Be positively involved with vegetables

Attitudes about vegetables are caught rather than taught so it’s important that your children see you eating and enjoying different vegetables. Don’t give food as a reward. A trip to the park, a story or something non-food related is a better treat!

Involve your children

Take your children shopping and get them to help select vegetables. If they prepare, cook and help serve vegetables you may be surprised at how much more they will eat. Getting children involved in the process of growing vegetables can also make them more interested.

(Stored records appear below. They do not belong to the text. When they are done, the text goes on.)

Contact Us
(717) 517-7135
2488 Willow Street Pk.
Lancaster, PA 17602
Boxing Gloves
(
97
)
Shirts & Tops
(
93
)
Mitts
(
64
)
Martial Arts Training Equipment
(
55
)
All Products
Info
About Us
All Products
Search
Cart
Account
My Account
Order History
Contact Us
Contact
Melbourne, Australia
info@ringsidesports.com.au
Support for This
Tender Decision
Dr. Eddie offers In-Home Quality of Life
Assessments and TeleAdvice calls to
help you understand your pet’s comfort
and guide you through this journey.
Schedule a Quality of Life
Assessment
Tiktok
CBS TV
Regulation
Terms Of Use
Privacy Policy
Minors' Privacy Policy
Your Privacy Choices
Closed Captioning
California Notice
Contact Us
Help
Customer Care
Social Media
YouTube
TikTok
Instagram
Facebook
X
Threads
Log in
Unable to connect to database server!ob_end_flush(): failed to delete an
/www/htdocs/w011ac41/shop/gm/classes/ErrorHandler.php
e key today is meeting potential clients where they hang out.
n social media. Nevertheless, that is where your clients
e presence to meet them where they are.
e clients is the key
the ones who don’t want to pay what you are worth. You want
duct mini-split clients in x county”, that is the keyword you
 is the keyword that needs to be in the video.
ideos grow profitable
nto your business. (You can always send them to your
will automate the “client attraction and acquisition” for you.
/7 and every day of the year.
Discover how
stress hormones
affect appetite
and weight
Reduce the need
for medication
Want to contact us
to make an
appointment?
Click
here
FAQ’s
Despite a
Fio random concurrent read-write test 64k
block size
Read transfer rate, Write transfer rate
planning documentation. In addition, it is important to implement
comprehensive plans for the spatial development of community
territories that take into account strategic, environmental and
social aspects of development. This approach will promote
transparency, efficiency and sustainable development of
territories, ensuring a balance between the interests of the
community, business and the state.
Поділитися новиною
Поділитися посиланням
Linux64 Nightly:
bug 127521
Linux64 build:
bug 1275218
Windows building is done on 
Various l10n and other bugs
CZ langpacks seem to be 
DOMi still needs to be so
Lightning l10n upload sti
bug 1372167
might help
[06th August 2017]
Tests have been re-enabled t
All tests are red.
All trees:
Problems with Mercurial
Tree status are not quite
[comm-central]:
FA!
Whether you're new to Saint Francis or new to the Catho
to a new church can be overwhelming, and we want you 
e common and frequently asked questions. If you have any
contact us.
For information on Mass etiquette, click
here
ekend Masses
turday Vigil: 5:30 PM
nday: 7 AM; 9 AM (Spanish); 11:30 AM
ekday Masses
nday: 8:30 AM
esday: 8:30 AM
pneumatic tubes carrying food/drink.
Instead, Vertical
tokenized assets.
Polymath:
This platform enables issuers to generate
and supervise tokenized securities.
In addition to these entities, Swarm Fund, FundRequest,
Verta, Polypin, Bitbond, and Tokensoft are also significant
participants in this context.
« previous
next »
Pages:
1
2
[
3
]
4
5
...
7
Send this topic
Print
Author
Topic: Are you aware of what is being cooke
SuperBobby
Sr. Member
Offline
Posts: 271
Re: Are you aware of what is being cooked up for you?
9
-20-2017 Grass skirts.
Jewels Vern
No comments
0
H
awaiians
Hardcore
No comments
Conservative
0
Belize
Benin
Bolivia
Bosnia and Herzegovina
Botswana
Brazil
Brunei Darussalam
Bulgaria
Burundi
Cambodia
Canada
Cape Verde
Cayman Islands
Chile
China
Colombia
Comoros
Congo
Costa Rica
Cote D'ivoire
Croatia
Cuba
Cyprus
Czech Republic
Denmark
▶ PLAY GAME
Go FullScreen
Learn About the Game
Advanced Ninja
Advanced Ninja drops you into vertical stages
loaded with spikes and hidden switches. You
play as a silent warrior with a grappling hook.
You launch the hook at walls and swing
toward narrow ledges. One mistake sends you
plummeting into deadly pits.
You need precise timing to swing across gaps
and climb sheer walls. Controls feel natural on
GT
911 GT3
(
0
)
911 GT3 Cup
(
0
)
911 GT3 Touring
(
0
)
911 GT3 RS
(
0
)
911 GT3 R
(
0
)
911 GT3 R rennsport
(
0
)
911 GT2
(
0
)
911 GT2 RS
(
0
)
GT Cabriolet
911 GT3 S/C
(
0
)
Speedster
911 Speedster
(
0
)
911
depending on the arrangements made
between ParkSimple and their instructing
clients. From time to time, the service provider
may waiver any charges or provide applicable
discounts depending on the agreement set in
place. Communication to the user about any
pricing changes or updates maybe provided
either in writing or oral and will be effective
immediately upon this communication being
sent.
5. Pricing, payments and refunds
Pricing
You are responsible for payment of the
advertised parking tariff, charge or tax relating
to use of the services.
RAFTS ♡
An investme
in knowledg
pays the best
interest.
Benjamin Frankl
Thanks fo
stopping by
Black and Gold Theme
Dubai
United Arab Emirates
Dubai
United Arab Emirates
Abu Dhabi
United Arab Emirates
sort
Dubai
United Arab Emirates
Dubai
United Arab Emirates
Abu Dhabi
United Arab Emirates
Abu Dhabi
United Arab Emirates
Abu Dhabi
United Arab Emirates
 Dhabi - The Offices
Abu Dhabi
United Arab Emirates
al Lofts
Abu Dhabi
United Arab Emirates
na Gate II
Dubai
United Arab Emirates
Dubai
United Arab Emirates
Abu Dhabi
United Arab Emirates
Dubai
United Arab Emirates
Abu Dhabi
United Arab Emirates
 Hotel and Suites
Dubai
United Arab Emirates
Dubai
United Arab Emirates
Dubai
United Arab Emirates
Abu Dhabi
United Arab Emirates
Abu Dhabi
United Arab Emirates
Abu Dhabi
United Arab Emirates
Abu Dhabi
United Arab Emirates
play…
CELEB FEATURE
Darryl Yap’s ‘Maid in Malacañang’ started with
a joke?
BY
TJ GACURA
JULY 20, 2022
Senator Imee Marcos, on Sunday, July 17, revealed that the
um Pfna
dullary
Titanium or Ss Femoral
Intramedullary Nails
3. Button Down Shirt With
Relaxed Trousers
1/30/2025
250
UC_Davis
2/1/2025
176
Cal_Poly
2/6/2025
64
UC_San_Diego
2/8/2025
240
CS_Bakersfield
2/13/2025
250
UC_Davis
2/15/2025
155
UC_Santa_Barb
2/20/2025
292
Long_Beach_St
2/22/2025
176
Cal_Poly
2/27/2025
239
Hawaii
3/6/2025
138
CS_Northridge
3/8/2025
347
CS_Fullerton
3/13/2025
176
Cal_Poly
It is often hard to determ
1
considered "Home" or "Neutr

Be realistic with your expectations

There are so many different tastes and textures so it is unrealistic to expect your child to like every type of vegetable. However, it is also unlikely that a child won’t like any but it may take some perseverance to find the one they do like.

Go with the flow

Don’t worry whether your children are eating enough, or any, vegetables. Just ‘go with the flow’ but regularly offer vegetables to your family and your child. Eventually your child will eat some. Don’t make a fuss if children leave vegetables, but offer them again at the next meal. Have fun at mealtimes – happy, relaxed children are more receptive to new foods.

Food for whole family

The aim is for your children to eat the same food as the rest of the family. Even if you make strong flavoured or spicy food that your child may not like, still give them a little to expose them to the different flavours. Remember that it can take as many as 10 times to familiarise a child with certain foods before they like it.

Make it easy on yourself

Add a special touch to the meal. Children love eating a face made of salad, or to see their name written with sauce. However, don’t make this the norm. Keep life easy and let vegetables become a natural part of your family’s lifestyle.

Suggestions
  • Serve vegetables raw and cooked. Present them in different ways, such as new cuts or shapes.
  • Offer a wide range of vegetables and introduce new varieties. If a vegetable is rejected, next time serve it differently.
  • Children can be very fussy – even the vegetable’s colour, or it being served on the wrong plate, can be the difference between eating the vegetable or not.
  • Add some carrot or celery to a plate that includes some of the more ‘expected’ foods when serving up TV or after school snacks.
  • Take a bag of baby carrots on a picnic, or pop carrot sticks into their lunchbox.